The idiotic (and I mean that) lieutenant never made captain, and the captain, who already had orders for reassignment and promotion to major, had a damning letter placed in his file.  It's not great, but it wasn't nothing.

And they wondered why I resigned my non-commission.

Wednesday, July 31, 2024

Photons are simple

Oh, how I detest the "woo-hoo" in modern physics.  They claim that nothing is real, nothing is physical.  Bull!  I am not alone in this.  The Aetherczar is writing an entire book about how the Copenhagen Interpretation of quantum mechanics, particularly electromagnetism, is bunk.  Waves exist, and energy is directed by those waves.  They are two related but distinct concepts.  It really is that simple.

What is a photon?  It is an energy packet being directed by the magnetic and electric fields.  How big is a photon?  Oddly, modern physics says it doesn't have a size.  I say it does, and its size is well known.

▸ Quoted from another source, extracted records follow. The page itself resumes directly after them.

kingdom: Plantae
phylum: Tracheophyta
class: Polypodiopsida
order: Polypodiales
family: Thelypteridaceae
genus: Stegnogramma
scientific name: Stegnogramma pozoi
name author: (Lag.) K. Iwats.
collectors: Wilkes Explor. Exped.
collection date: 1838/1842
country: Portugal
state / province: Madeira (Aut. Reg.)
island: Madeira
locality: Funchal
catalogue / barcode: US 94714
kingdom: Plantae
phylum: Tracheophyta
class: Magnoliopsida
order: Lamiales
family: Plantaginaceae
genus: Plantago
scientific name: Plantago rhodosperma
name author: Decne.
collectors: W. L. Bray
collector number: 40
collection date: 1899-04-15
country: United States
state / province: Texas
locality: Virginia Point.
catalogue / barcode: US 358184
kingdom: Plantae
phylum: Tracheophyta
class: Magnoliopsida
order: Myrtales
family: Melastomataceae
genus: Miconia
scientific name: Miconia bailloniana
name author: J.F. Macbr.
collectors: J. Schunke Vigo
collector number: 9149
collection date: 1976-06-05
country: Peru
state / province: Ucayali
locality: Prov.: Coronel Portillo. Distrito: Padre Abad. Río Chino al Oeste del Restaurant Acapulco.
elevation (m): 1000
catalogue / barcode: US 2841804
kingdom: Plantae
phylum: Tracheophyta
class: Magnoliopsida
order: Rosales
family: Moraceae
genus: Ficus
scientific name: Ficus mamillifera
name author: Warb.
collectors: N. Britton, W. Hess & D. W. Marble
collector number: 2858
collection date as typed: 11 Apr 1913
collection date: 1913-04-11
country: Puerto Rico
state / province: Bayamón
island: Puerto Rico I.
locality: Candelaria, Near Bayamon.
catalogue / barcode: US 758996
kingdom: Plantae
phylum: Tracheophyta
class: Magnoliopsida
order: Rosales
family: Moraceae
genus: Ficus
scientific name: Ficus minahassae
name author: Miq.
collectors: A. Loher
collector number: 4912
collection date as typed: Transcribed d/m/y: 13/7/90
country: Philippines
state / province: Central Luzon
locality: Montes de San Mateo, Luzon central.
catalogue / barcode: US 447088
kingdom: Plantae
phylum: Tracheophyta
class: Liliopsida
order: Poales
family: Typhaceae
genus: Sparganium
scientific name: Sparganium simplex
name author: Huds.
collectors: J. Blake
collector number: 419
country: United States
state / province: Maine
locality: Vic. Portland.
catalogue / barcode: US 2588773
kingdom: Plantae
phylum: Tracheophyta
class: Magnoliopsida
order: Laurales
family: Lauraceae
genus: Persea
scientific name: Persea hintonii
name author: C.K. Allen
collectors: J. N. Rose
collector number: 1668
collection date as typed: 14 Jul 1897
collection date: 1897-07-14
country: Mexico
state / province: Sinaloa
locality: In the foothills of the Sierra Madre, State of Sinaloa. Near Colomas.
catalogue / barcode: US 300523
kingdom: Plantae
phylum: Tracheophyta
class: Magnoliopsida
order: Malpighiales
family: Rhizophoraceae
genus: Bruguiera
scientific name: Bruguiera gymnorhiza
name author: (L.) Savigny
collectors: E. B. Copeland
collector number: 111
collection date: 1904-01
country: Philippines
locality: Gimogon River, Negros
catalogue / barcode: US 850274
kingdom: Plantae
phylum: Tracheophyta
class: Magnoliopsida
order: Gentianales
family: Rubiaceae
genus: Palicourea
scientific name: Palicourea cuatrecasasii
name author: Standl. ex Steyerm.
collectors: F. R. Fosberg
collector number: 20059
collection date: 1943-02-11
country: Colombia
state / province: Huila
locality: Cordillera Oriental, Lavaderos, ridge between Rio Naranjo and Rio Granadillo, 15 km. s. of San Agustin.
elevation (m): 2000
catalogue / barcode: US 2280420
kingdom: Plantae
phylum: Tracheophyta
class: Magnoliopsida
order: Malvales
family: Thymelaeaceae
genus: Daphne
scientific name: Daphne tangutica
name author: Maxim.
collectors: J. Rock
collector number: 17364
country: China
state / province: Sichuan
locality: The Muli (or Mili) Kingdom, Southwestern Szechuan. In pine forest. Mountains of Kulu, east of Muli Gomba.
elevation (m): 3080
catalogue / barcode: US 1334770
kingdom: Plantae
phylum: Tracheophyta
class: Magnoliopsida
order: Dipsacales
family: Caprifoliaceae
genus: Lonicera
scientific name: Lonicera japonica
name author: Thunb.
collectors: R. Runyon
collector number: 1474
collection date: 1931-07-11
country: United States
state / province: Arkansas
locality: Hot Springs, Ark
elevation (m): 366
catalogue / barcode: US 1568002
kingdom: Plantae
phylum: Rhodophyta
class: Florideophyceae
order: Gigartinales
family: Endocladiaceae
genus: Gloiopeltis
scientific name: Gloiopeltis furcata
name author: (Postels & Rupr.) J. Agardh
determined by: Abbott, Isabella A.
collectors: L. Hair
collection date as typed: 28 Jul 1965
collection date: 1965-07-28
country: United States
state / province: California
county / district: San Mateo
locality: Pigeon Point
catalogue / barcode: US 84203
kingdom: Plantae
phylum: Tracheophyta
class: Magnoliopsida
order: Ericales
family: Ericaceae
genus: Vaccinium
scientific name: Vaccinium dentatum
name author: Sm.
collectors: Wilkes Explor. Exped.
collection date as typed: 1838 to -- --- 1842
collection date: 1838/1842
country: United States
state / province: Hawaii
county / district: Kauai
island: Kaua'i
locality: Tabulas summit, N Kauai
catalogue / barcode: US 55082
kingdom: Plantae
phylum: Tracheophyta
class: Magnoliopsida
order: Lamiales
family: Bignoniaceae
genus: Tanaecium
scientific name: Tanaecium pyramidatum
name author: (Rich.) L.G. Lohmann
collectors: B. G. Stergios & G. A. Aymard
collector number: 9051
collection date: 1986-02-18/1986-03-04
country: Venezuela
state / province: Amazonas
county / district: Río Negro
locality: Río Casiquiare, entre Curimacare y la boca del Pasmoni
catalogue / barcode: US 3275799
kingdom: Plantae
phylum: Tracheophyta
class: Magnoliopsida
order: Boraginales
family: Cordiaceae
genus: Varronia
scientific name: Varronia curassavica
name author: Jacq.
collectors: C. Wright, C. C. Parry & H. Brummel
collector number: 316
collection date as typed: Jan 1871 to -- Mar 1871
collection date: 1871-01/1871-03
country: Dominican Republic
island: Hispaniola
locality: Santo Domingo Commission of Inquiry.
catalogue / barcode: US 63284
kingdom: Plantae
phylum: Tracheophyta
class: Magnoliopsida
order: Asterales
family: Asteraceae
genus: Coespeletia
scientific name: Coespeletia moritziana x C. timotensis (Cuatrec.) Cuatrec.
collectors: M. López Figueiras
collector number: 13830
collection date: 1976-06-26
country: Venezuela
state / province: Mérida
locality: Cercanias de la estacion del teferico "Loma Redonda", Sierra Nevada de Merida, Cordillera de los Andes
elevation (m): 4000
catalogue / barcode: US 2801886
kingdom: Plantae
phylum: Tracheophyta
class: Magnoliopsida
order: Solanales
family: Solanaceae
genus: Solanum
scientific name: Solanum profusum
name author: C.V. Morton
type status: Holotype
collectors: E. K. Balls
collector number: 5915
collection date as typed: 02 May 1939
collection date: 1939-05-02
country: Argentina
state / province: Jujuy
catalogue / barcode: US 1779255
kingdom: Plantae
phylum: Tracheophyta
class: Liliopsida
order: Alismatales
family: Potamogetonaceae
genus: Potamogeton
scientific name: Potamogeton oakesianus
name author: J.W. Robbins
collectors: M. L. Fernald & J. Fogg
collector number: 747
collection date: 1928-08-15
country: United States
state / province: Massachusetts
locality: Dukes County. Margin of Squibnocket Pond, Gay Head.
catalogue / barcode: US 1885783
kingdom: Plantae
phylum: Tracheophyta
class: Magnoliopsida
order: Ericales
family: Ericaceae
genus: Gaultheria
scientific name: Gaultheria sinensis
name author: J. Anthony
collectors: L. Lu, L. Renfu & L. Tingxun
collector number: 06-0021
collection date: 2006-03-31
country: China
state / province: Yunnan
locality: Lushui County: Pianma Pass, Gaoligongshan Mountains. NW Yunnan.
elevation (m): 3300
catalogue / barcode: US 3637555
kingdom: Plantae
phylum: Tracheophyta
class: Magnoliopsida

A photon, like any wave, has a wavelength (or frequency, the inverse of the wavelength) and an amplitude.  The amplitude of a sine wave is the diameter of an equivalent circle, or more practically the zero to peak amplitude is its radius.  In other words, a photon is a tiny conceptual object spinning at a certain rate with a certain radius, moving along at the speed of light.  What is the wavelength/frequency/rate of spin?  That varies enormously, and is not quantized whatsoever.  The rate of spin is a smooth function over the real numbers, but with a set minimum and maximum (which are very, very small and very, very large).  The amplitude (radius), however, is fixed.  It is identical for every photon created in the history of the universe.  This is the true meaning of "quantum", as in quantized, as in of a fixed size.

What is this amplitude (radius)?  It is h-bar, the reduced Planck constant, which is the Planck constant h divided by twice pi.  You may recognize two pi as part of the formula for the circumference of a circle.  This is no coincidence.  The Planck constant h is the energy of a photon - its frequency (or speed of rotation) multiplied by its amplitude (or radius).  In other words, its momentum.

It really is that simple.

Sunday, July 21, 2024

M-Day +55

55 years ago last night, the evening of 20 July 1969, we achieved peak Western Civilization.

Neal Armstrong and Buzz Aldrin set foot upon the moon, while Michael Collins fretted overhead.